13 billion people. That's billion with a "B."

1.3 billion people who - for the most part - have not discovered the wonders of the personal automobile.

Not yet, at any rate. That single fact, China's mind-boggling population, has caused automakers to go headlong into world's most foreign (to the West, anyway) foreign country.

Never mind the country's lack of infrastructure. Never mind the communist/socialist government that throws in a dash of free-market capitalism. Learn to do business with the government-mandated, government-owned, equal joint-venture partners.

Sure, business conditions aren't exactly ideal in China, but its never-ending potential makes China a risk worth taking.

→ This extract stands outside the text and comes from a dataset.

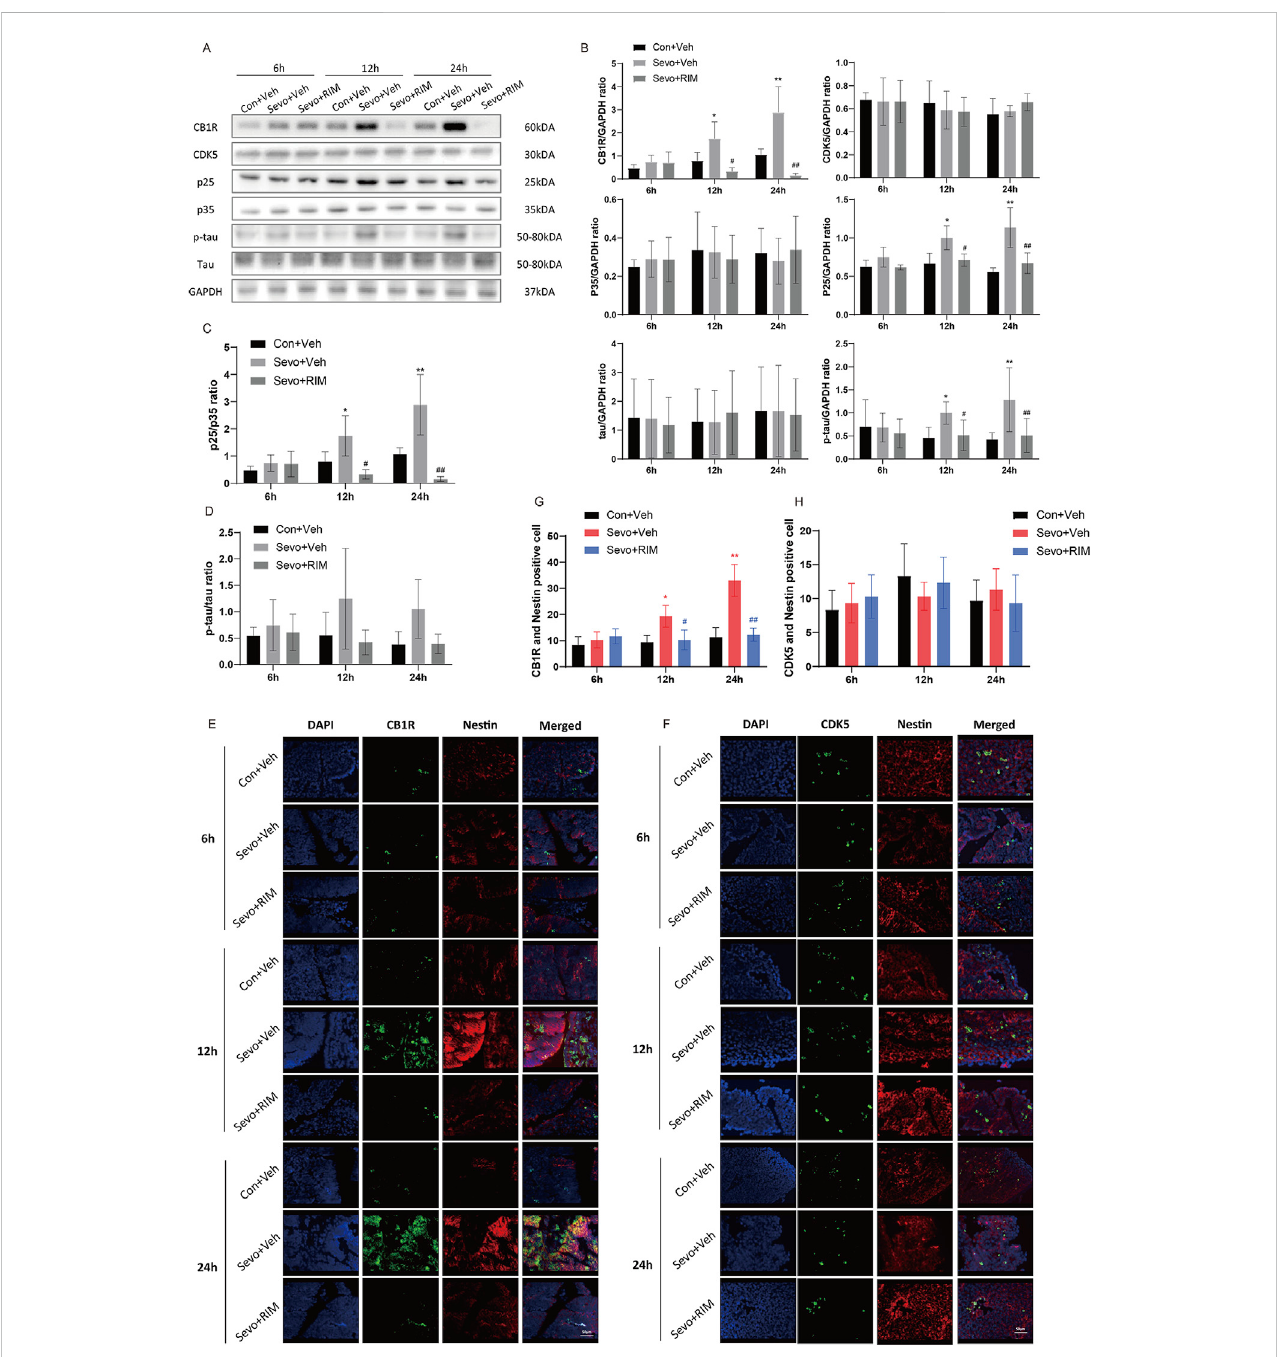
FIGURE 4 Sevo fl urane upregulated p-tau in the fetal brains via the CB1R/CDK5/p25 pathway. Assays of western blotting ( n = 3) demonstrating the expression of CB1R,CDK5, p35,p25, tau,and p-tau (A,B) and thevalueofp25/p35 (C) andp-tau/tau (D) .Immuno fl uorescence double staining ofCB1R and Nestin( E , n =3) and CDK5 and Nestin ( F , n = 3) in the fetal rat brains. Quanti fi cation of CB1R/Nestin-positive cells (G) and CDK5/Nestin-positive cells (H) . Data are manifested as mean ± S.E.M. * p < .05, ** p < .01, vs. the Con + Veh group; # p < .05, ## p < .01, vs. the Sevo + Veh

Ask any carmaker doing business there: the profits aren't coming now, but getting that country behind the wheel surely will compensate for initial investment costs. Today, the taxi industry, government and big business own most of China's cars.

Automakers, knowing that China is the world's largest potential growth market, are betting on 20 years down the road, when North American and European markets are built out and growth, they hope, has to happen somewhere.

"If they (China) keep their current rate of economic growth going and their auto industry growth going, their demand then would be growing at 15% a year in the auto sector over the next 10 years," says G. Richard Wagoner Jr., president and chief operating officer of General Motors Corp.

GM is making Buicks in China with joint-venture partner Shanghai Automotive Industry Corp. "In 10 years, they'd be at 6 million units," Mr. Wagoner continues. "Experts say if we keep this pattern going over the next 20 to 25 years, then China, in fact, could be the biggest automotive market in the world."

That's certainly the best-case scenario. Here's the worst: China will welcome foreign automotive companies and all of their technologies, know-how and startup money, but only until China's OEMs have learned the ropes. Then the government, known for making policy on a whim, will keep the factories and give foreign automakers the boot.

The reality of China's auto industry, come 2020, will lie in the vast in-between. The Chinese government is calling for increased private automobile ownership in its next 5-year plan. China's own auto industry, considered one of the state's least efficient but most profitable, can only get stronger, most likely with continued foreign partnerships.

The first step toward shaping up China's auto industry over the next 20 years inevitably will be a massive industry consolidation. Currently, only a handful of China's 120 automakers are significant. As was true in Detroit's early carmaking days, many of the small players will disappear, giving way to a Big Three scenario. It is widely believed there will be three large carmaking conglomerates, such as Shanghai Automotive or First Automotive Works, both of which are partnered with market-leader Volkswagen AG. Foreign makers wishing to build in China will be affiliated with such groups.

Consolidation will intensify after China joins the World Trade Organization, bound to happen soon. This status will solidify China's commitment to the market economy model and create a high degree of industry competition. WTO means drastic reduction of tariffs and the arrival of imports. (China now has plenty of imports, but most are through the black market.) Weaker domestic makers will not survive, but larger makers will grow stronger, raising production standards to keep competitive and to meet standards for export.

What products will these companies be making in 2020? Considering today's most popular car is an almost 20-year-old Volkswagen, the glib answer would be that China in 20 years will drive what the rest of the world is driving today. This will prove false. Foreign competition, paired with an increasingly sophisticated population, no longer will allow domestic makers to churn out new products from old assembly lines.

By 2020, automakers will design and produce cars specifically for the everyday Chinese driver. China is large enough to support niche cars, such as the Buick, but the companies that succeed won't be focusing on the $40,000 vehicle. Successful automakers will make a product that is decidedly proletarian.

Currently, China's true "people's car" is a tractor. The rural population uses it not just as a piece of equipment, but as transportation for the entire family. The next "people's car" logically will be a small, technologically advanced utility vehicle, with equal cargo- and people-hauling capabilities. Most importantly, the car must be priced affordably. Currently, there is little between a tractor and the $13,000 price of an entry-level car.

The 1.3 billion-person question: Which automaker will win permission to make the right product?

The Chinese government might not even know the answer. But the automaker that wins this jackpot is sure to be making an impact - and a profit - in China's hazy future.